The California Attorney General may have created an underground regulation when it updated the Frequently Asked Questions section of its website to establish a new standard of general application that requires businesses to honor privacy opt-out signals online. Although the regulation requiring global privacy controls was approved by the Office of Administrative Law in 2020, that regulation did not establish a technical standard, and doing so would require undergoing a rulemaking process.

Under the California Administrative Procedures Act (APA), a “regulation means every rule, regulation, order, or standard of general application adopted by any state agency to implement, interpret, or make specific the law enforced or administered by it, or to govern its procedure.” State agencies, with few exceptions, are required to adopt regulations following the procedures established within the APA. If a state agency issues, utilizes, enforces, or attempts to enforce a rule without following the APA, the rule is called an “underground regulation,” and state agencies are prohibited from enforcing underground regulations.

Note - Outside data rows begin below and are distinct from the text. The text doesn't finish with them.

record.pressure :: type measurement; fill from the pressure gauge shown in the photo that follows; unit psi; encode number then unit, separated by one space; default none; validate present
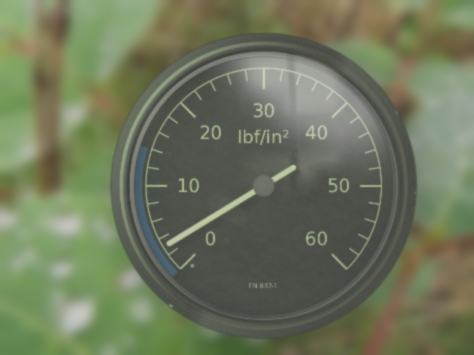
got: 3 psi
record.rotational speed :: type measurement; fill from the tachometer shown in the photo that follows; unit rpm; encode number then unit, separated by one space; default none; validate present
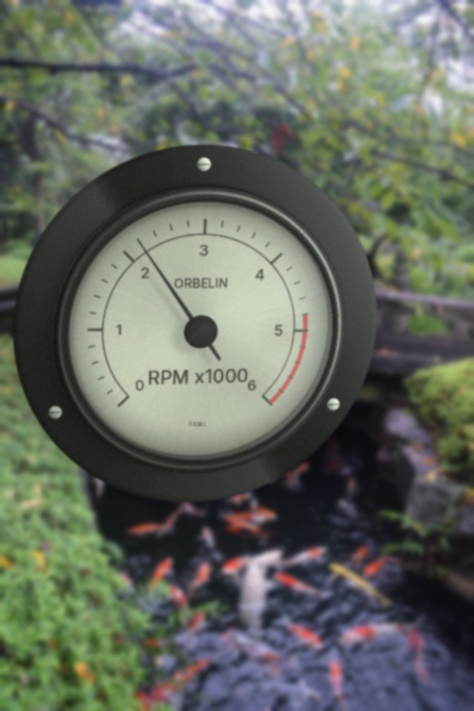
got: 2200 rpm
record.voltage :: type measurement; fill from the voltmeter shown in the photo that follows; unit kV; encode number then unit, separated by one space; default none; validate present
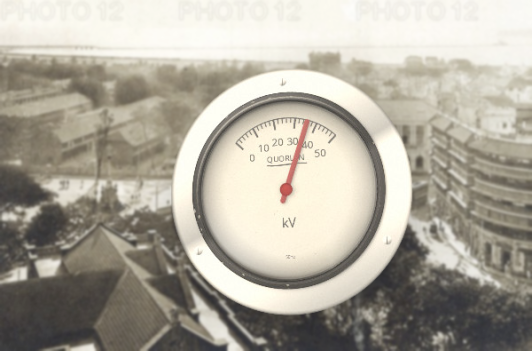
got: 36 kV
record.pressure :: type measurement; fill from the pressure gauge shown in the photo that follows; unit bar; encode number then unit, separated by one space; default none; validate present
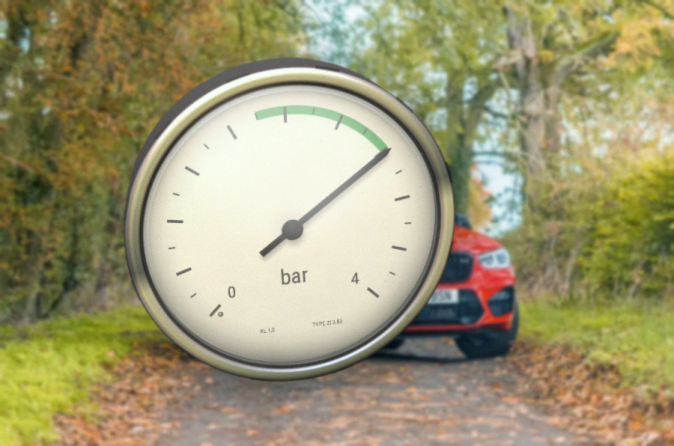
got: 2.8 bar
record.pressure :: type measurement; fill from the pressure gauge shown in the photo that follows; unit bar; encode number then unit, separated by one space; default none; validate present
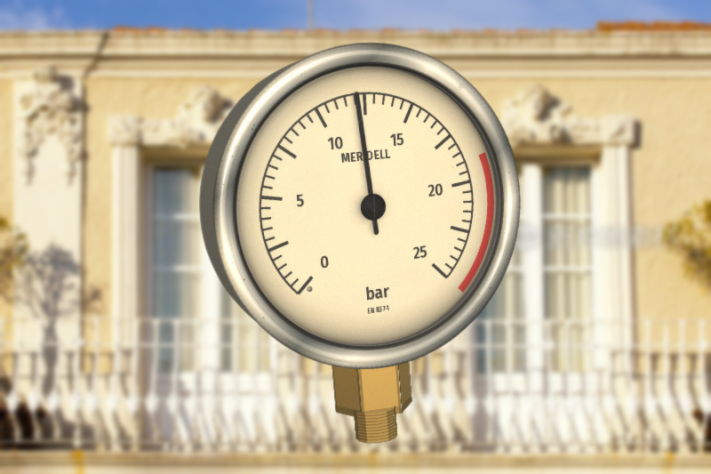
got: 12 bar
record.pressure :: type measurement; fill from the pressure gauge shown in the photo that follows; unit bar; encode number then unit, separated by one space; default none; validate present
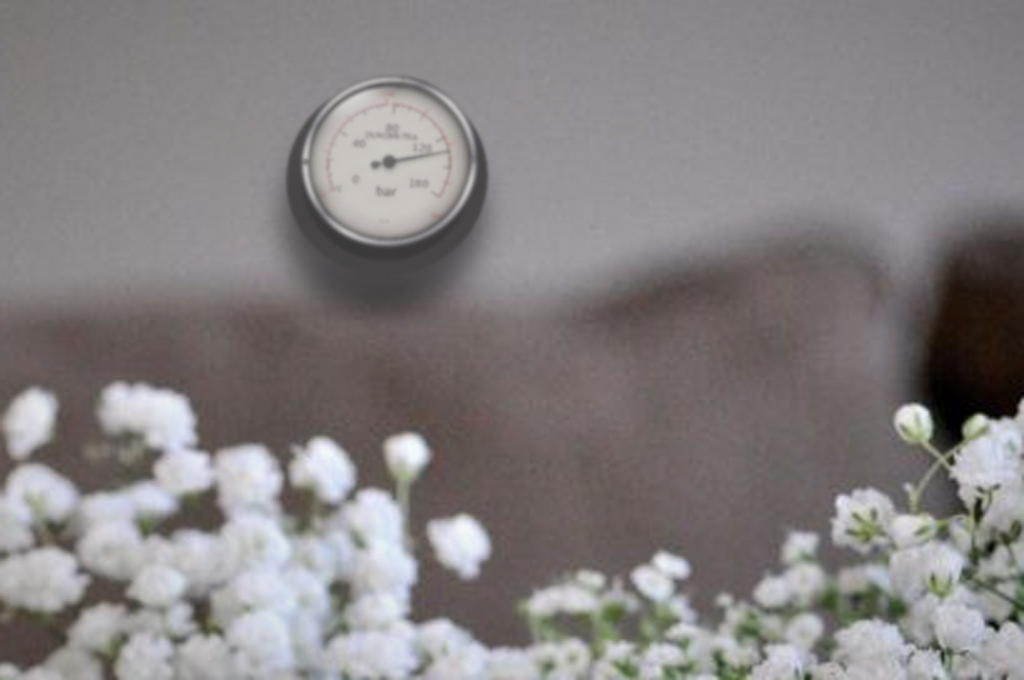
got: 130 bar
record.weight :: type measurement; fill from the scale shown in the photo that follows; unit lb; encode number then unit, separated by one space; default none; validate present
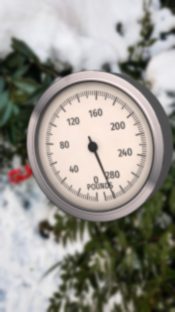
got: 290 lb
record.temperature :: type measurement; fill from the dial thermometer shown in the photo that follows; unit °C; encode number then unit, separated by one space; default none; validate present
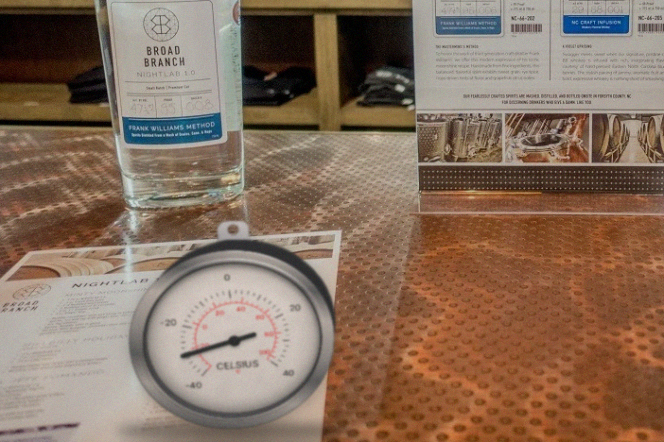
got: -30 °C
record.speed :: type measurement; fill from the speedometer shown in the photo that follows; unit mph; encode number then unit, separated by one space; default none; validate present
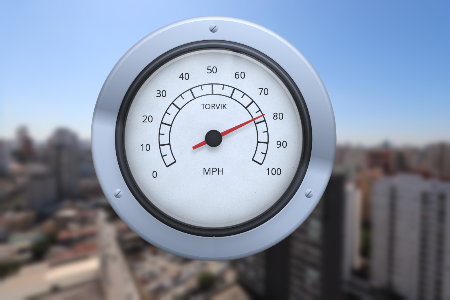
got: 77.5 mph
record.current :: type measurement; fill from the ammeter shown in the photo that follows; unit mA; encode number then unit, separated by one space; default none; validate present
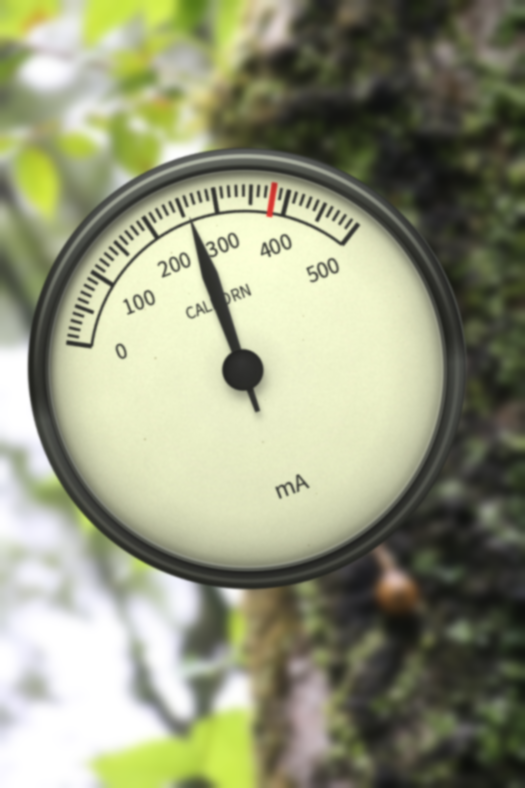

The attorney general’s CCPA regulations do not establish or contemplate a technical standard for global privacy opt-out signals. While the regulations ambiguously reference global privacy signals in general, there is no standard of general application established for the same. Recently, the California Attorney General issued a new technical standard of general application by making an update to its Frequently Asked Questions section on its website instead of undergoing rulemaking procedure under the APA. The Attorney General’s website endorses a third party product called Global Privacy Control (GPC) developed by a private company. User enabled global privacy controls (also called GPC signals) are third party programs that send signals out to the internet advising websites of your privacy settings. In theory, users would download a third party app or plugin to their computer and customize their preferences to be announced to the internet. As they browse online, the third party app would send signals to the websites a user visits telling them about their privacy preferences. But just like your TV remote doesn’t work on your DVR, and your cable remote doesn’t work on your Apple TV, not all remotes and not all receivers are made the same. There is a lot of diversity among products, just like there is a lot of diversity among websites, and one signal made by one company will not automatically work across the internet. This is because no technical standard exists. The Attorney General therefore created a technical standard where one did not previously exist, and simultaneously stated on its website that the privately developed GPC product “must be honored by covered businesses as a valid consumer request to stop the sale of information.” (

Demonstrably, the Attorney General’s establishing of a new technical standard here falls under the definition of a “regulation” under the APA because it is a standard of general application adopted by the Attorney General to implement the California Consumer Privacy Act, which noticeably makes no mention of global privacy controls or opt-out signals. But because the Attorney General created this new standard by updating the Frequently Asked Questions section of its website instead of following the notice and feedback procedures outlined in the APA, the GPC regulation could be considered an underground, and therefore unenforceable regulation under the law.